• **Supplied text**
Stuart_Armstrong comments on A toy model of the control problem - Less Wrong

19 Post author: Stuart_Armstrong 16 September 2015 02:59PM

You are viewing a comment permalink. View the original post to see all comments and the full post content.

Comments (24)

You are viewing a single comment's thread. Show more comments above.

Comment author: CarlShulman 17 September 2015 03:02:48AM 2 points [-]

Of course, with this model it's a bit of a mystery why A gave B a reward function that gives 1 per block, instead of one that gives 1 for the first block and a penalty for additional blocks. Basically, why program B with a utility function so seriously out of whack with what you want when programming one perfectly aligned would have been easy?

Comment author: Stuart_Armstrong 17 September 2015 06:34:54AM *  5 points [-]

Maybe the easiest way of generalising this is programming B to put 1 block in the hole, but, because B was trained in a noisy environment, it gives only a 99.9% chance of the block being in the hole if it observes that. Then six blocks in the hole is higher expected utility, and we get the same behaviour.

• **Record excerpts**
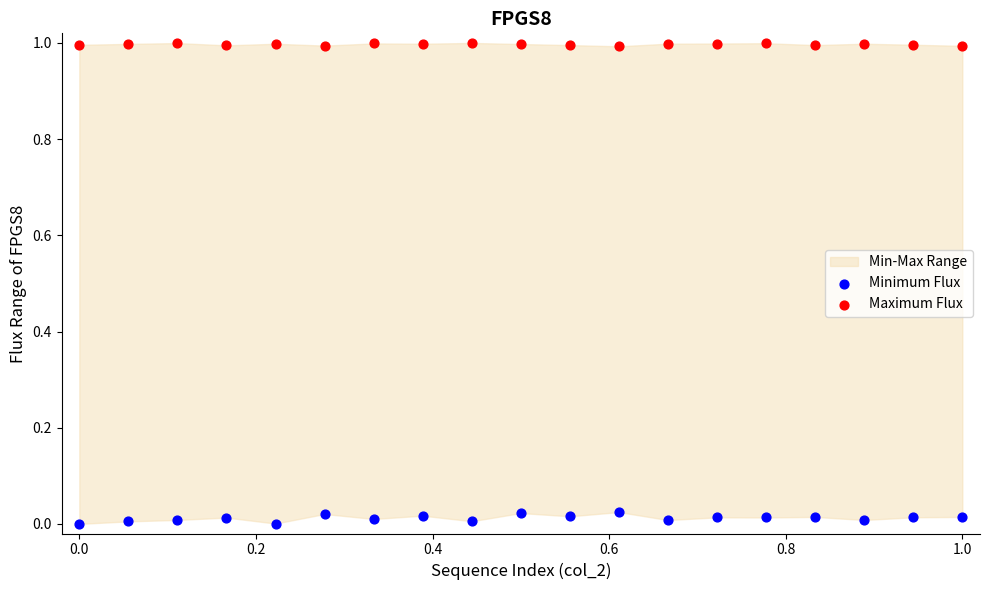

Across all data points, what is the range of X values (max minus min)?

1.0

==

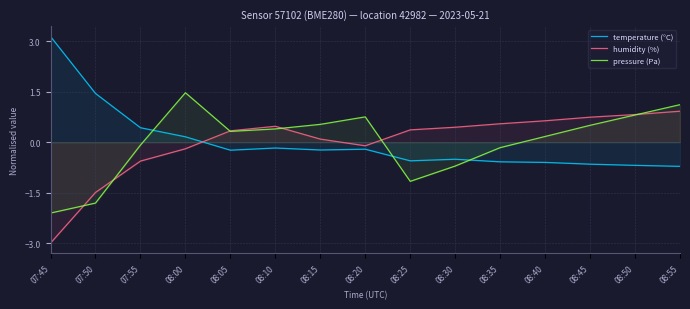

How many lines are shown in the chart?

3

• **List of tasks**
A) Copy out the stretch of the control-problem thread from "19 Post author: Stuart_Armstrong" through "Comments (24)", keeping every word unchanged.
B) In the control-problem thread, what chance of the block being in the hole does B give when it observes that?
C) Write the next part of the control-problem thread, picking up after its final comment.
Nothing here depends on the records.

• **Answers given**
A)
19 Post author: Stuart_Armstrong 16 September 2015 02:59PM

You are viewing a comment permalink. View the original post to see all comments and the full post content.

Comments (24)

B) 99.9%

C)
Comment author: CarlShulman 17 September 2015 06:02:50PM *  1 point [-]

That still involves training it with no negative feedback error term for excess blocks (which would overwhelm a mere 0.1% uncertainty).

Comment author: Stuart_Armstrong 18 September 2015 12:01:22PM 0 points [-]

This is supposed to be a toy model of excessive simplicity. Do you have suggestions for improving it (for purposes of presenting to others)?

Comment author: CarlShulman 18 September 2015 03:31:48PM 1 point [-]

Maybe explain how it works when being configured, and then stops working when B gets a better model of the situation/runs more trial-and-error trials?

Comment author: Stuart_Armstrong 18 September 2015 03:56:55PM 0 points [-]

Ok.